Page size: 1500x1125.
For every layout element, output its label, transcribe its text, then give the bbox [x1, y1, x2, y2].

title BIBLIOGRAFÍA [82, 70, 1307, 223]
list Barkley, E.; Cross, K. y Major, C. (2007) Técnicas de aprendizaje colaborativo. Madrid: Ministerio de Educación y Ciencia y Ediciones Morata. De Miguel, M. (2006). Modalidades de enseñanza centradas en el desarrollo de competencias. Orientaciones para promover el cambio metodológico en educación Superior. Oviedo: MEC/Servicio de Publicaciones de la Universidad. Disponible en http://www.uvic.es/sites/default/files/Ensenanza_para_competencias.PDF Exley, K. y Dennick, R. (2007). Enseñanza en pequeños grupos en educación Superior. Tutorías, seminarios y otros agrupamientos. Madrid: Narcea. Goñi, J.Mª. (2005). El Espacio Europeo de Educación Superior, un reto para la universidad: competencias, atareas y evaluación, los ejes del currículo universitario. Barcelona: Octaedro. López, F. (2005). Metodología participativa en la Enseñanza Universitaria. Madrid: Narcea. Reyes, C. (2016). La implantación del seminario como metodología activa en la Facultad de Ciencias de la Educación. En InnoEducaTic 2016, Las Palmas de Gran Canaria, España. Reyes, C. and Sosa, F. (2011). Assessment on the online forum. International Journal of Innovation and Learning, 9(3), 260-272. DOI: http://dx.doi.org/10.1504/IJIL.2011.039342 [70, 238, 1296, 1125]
---
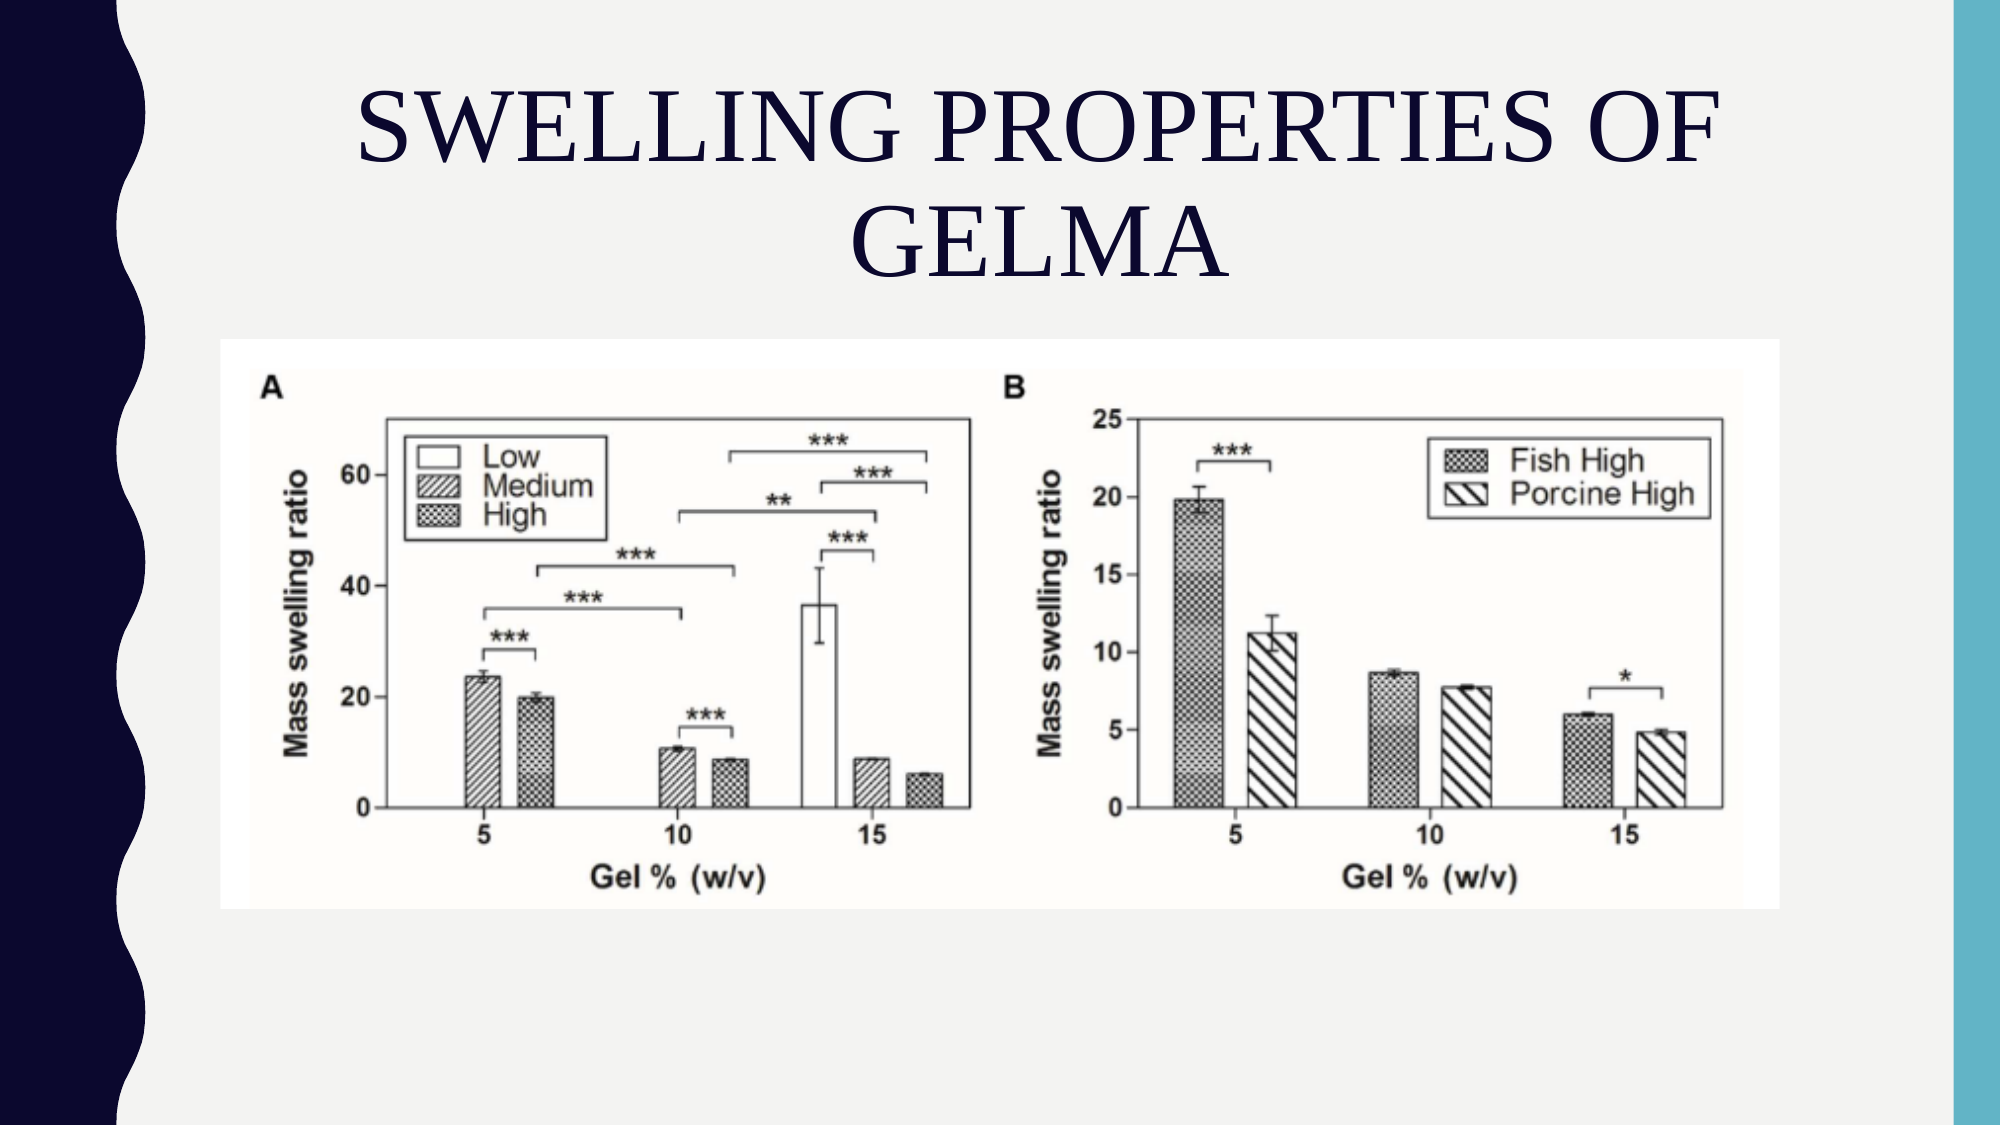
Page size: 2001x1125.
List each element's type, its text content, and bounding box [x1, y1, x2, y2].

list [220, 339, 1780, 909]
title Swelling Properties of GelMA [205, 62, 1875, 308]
---
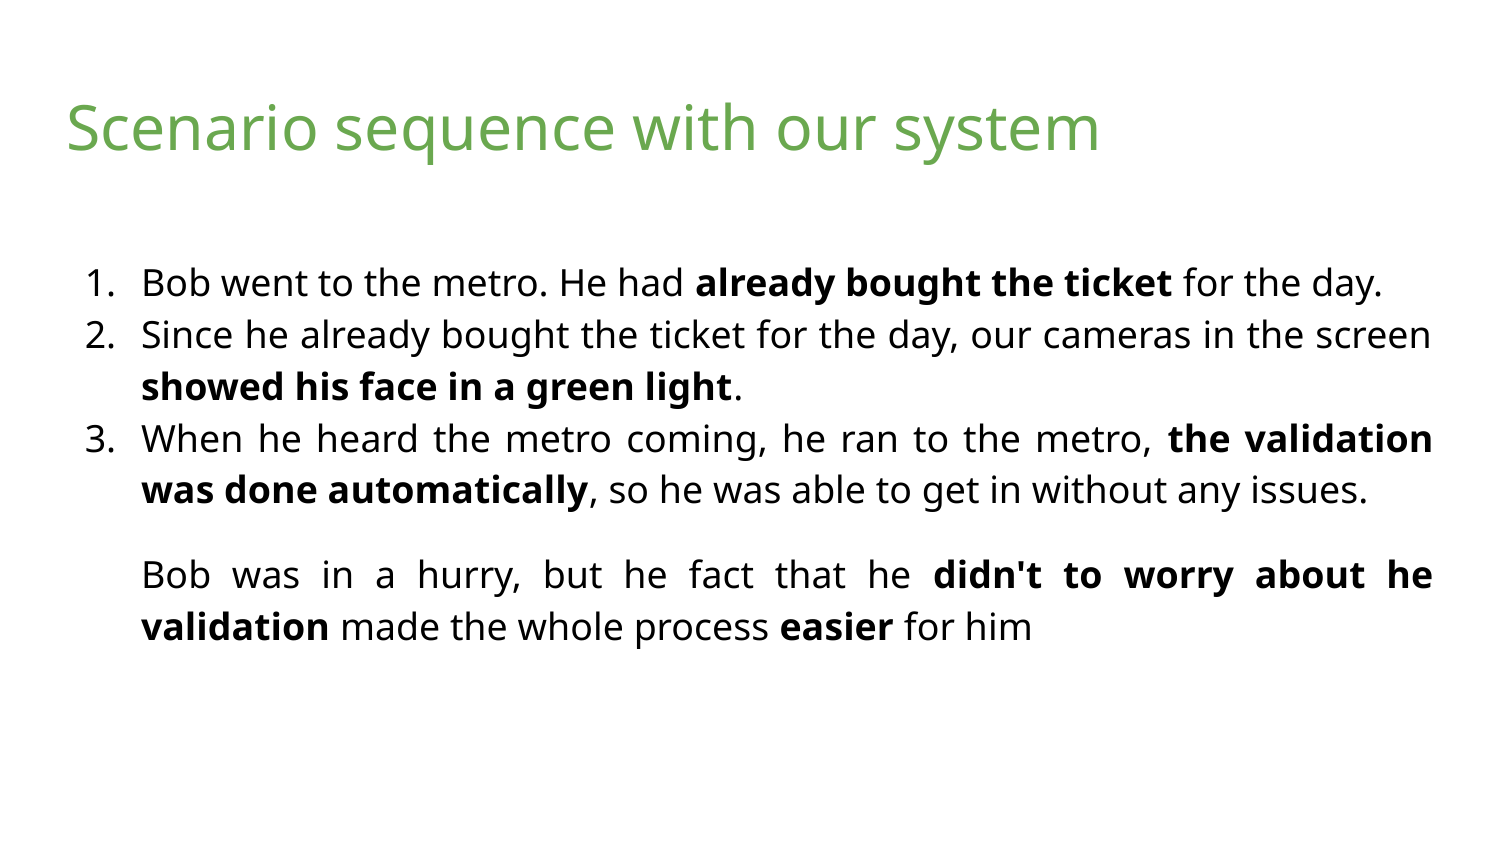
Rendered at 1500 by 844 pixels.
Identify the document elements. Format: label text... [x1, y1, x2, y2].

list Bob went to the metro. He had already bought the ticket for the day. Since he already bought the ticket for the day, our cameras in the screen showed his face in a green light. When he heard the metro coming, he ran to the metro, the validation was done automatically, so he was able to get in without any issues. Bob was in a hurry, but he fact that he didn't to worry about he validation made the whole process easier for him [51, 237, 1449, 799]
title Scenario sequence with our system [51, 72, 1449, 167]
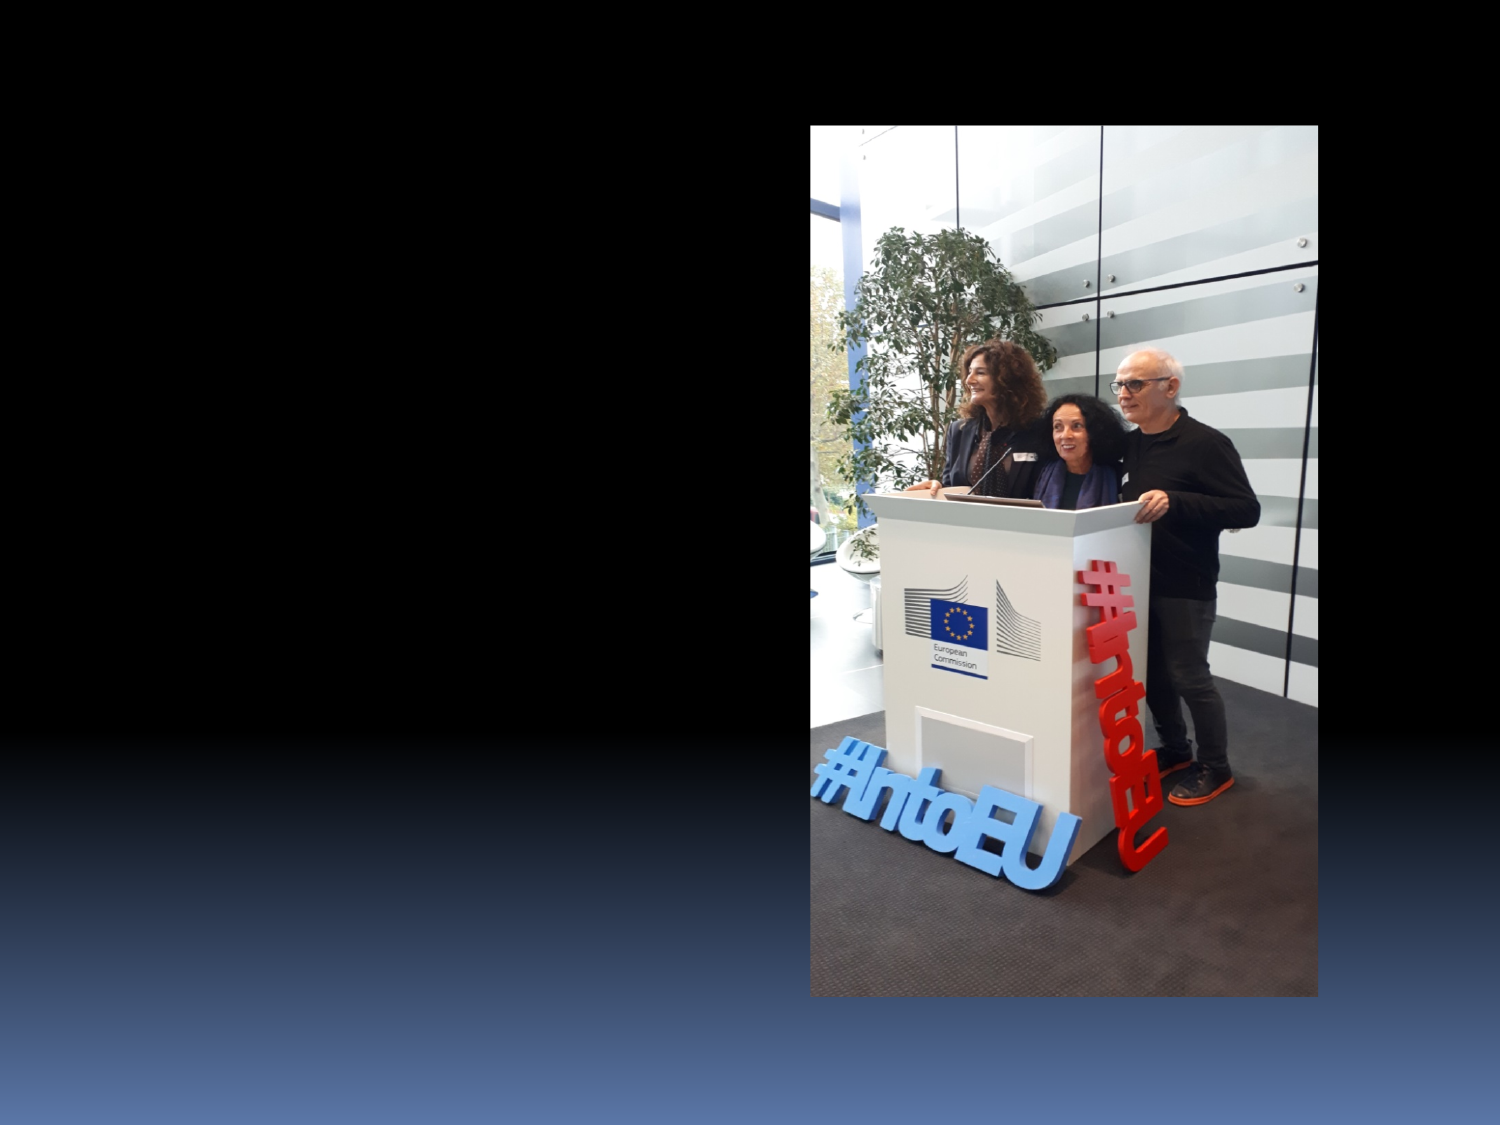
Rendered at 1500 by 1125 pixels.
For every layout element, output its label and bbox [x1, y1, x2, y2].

__Work required__
The word is "size". Copy every line above where it appears.

__Written response__
Page size: 1500x1125.
Page size: 2001x1125.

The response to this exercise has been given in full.